On August 27 1939, the train, commanded by Captain Mieczysław Malinowski, was sent from Niepołomice towards the Polish-German border, where it patrolled the rail line Kłobuck-Działoszyn-Chorzew Siemkowice-Nowa Brzeźnica. Śmiały was assigned to the Łódź Army, in support of the Volhynian Cavalry Brigade. On the night of Aug 31/Sep 1, the train left for Chorzew Siemkowice, where it arrived at 5 o’clock in the morning. During the Battle of Mokra, it supported the 21st Vistula Uhlan Regiment, which fought the advancing German 4th Panzer Division. After destroying a number of tanks, the train itself was hit, and forced to retreat to Działoszyn. On September 2, after several skirmishes with German units, the train left for Łask, and on the next day it found itself in Łódź, from where it moved to Koluszki, awaiting orders. In the evening of September 5, Polish units began a general retreat, and Śmiały left towards Skierniewice, Łowicz, and Warsaw.

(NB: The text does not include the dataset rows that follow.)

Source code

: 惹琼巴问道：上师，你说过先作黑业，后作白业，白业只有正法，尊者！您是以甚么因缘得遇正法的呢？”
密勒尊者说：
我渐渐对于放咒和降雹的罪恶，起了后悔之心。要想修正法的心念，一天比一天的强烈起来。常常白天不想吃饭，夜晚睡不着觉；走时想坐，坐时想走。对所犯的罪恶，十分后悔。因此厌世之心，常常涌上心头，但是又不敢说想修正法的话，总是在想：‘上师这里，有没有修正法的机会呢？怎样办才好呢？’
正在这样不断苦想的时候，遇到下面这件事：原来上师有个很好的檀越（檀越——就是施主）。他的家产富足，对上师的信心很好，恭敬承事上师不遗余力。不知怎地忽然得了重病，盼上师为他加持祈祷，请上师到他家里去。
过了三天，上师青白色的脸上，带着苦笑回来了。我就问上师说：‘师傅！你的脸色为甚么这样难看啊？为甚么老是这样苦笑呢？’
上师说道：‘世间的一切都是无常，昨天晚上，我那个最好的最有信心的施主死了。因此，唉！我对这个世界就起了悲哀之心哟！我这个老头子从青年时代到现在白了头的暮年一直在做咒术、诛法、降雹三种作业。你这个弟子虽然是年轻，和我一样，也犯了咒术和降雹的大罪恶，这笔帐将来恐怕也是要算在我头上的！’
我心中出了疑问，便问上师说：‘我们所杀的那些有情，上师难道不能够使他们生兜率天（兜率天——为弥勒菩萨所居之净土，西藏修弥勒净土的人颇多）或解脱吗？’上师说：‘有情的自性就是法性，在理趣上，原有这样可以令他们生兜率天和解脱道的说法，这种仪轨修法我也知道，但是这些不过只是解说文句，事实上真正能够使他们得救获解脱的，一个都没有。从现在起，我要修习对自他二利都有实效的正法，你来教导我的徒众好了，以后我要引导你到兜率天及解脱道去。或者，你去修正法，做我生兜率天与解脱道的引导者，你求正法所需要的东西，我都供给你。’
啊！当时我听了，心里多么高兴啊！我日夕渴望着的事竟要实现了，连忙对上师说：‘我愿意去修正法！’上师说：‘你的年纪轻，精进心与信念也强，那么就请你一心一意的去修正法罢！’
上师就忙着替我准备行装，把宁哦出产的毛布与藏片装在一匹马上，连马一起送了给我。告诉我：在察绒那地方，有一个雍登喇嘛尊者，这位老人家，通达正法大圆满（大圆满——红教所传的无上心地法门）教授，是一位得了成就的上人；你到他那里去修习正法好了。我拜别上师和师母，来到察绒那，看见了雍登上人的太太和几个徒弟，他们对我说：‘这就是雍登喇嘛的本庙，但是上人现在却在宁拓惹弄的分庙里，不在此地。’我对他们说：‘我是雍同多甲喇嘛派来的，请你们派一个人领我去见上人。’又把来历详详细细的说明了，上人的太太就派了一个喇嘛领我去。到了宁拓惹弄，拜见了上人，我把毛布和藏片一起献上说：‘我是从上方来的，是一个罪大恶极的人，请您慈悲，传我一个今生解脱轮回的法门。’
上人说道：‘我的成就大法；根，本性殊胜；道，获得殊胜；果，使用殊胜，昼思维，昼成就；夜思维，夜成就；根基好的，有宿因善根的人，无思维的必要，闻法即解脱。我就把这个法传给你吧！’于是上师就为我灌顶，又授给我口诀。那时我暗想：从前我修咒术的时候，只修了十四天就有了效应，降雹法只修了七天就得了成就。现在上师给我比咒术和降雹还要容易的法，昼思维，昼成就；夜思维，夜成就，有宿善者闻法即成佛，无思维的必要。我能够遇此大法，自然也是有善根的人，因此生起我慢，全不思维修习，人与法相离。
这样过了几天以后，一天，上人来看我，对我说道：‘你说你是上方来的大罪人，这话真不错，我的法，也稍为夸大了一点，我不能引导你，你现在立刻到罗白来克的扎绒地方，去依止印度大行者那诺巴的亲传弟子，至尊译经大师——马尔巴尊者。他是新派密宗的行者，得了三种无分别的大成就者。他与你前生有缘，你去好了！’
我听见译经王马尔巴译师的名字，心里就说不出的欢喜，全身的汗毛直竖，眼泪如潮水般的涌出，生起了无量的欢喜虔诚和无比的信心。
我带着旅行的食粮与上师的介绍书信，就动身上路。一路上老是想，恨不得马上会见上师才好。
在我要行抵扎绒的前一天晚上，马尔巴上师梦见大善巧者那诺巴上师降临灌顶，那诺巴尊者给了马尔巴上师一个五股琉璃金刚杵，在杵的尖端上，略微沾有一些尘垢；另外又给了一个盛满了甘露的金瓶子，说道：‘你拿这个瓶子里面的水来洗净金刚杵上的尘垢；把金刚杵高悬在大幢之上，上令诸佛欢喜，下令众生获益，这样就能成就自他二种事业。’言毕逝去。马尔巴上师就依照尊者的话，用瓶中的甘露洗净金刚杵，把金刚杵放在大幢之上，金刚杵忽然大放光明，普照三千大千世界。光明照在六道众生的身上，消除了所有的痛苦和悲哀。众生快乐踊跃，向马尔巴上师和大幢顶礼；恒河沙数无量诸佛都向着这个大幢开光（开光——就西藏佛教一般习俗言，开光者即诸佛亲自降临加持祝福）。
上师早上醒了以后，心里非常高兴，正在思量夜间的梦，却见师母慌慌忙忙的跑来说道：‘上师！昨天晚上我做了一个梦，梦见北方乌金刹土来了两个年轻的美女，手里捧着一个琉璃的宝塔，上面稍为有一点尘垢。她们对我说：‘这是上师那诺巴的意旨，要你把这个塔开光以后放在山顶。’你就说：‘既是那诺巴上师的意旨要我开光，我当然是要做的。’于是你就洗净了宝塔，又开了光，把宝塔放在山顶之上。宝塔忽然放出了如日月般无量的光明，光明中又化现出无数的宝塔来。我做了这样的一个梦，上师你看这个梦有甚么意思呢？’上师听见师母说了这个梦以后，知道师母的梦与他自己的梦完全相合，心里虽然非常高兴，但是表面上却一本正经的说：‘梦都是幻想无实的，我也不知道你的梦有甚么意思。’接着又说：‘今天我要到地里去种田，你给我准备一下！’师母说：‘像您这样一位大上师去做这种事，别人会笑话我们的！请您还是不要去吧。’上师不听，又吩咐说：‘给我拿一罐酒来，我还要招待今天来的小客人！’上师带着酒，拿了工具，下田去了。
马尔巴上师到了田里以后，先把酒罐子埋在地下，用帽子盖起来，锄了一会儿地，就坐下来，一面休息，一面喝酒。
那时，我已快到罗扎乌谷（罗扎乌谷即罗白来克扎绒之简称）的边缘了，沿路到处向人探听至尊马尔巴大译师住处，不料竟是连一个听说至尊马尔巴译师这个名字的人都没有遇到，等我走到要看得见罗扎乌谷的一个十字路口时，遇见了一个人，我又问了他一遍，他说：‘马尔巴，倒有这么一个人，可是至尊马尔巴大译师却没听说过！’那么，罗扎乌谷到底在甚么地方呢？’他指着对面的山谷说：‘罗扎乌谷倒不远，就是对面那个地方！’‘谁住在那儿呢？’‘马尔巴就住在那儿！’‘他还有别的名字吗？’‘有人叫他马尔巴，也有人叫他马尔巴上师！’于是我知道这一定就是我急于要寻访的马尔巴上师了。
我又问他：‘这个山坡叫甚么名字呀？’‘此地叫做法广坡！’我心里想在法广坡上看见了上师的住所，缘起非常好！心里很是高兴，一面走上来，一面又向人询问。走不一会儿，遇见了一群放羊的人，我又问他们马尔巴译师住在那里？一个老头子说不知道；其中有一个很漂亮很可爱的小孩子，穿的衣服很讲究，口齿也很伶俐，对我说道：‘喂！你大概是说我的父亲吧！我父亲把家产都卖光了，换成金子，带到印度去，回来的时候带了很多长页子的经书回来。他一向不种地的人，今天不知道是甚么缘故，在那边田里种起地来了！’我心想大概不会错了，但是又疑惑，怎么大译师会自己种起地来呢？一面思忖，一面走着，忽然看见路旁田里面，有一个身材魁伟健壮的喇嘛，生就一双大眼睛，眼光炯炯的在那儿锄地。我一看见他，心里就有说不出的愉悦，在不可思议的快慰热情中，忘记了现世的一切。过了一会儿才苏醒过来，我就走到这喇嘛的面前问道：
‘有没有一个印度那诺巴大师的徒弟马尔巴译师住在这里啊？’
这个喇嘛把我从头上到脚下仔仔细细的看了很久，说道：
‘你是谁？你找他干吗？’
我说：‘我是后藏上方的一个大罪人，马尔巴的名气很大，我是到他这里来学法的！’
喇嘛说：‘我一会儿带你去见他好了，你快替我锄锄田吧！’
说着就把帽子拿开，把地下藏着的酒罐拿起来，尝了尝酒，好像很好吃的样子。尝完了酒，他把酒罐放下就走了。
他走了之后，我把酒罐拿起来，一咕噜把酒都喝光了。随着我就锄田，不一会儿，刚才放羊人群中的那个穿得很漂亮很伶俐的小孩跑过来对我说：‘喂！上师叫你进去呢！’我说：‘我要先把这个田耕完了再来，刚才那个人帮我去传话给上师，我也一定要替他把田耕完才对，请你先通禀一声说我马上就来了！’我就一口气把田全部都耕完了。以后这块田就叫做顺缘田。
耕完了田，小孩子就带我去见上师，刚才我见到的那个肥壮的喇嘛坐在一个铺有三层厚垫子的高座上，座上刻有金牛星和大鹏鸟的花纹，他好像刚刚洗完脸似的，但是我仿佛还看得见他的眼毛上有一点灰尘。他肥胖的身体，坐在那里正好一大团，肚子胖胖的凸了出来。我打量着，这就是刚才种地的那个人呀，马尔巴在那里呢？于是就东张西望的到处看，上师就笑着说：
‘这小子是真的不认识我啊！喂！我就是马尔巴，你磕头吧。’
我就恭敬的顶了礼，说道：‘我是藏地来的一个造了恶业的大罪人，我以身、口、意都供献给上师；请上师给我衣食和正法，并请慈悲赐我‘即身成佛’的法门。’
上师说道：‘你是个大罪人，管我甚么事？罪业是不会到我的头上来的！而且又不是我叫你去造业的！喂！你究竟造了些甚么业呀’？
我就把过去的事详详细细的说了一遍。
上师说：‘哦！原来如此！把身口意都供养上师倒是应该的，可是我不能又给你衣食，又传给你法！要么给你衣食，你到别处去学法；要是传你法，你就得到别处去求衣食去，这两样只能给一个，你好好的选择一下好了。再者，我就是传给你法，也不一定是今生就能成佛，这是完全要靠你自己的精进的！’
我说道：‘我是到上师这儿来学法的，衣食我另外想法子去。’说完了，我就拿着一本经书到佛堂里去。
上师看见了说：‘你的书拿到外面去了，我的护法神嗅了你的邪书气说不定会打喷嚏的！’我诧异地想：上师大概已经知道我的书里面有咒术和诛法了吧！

On September 8, the train arrived at Siedlce, then via Łuków it came to Brześć nad Bugiem, arriving there on September 14. Near the station of Żabinka, Śmiały repulsed the attack of the 10th Panzer Division. In the afternoon of September 14, the Wehrmacht captured the main rail station at Brześć, and Śmiały withdrew to Kowel, then to Łuck, where it arrived on September 16. The next day, after news of the Soviet invasion of Poland reached its crew, the train headed southwards, to Lwów, where it arrived on September 18. Śmiały operated in the area of the Lwów-Łyczaków rail station, supporting Polish infantry in the Battle of Lwów. On September 19, it took part in a raid on Kamionka Strumiłowa, returning to the Lwów-Podzamcze station in the evening. After the capitulation of Polish forces in the city, the train was abandoned by its crew, and seized by the Red Army.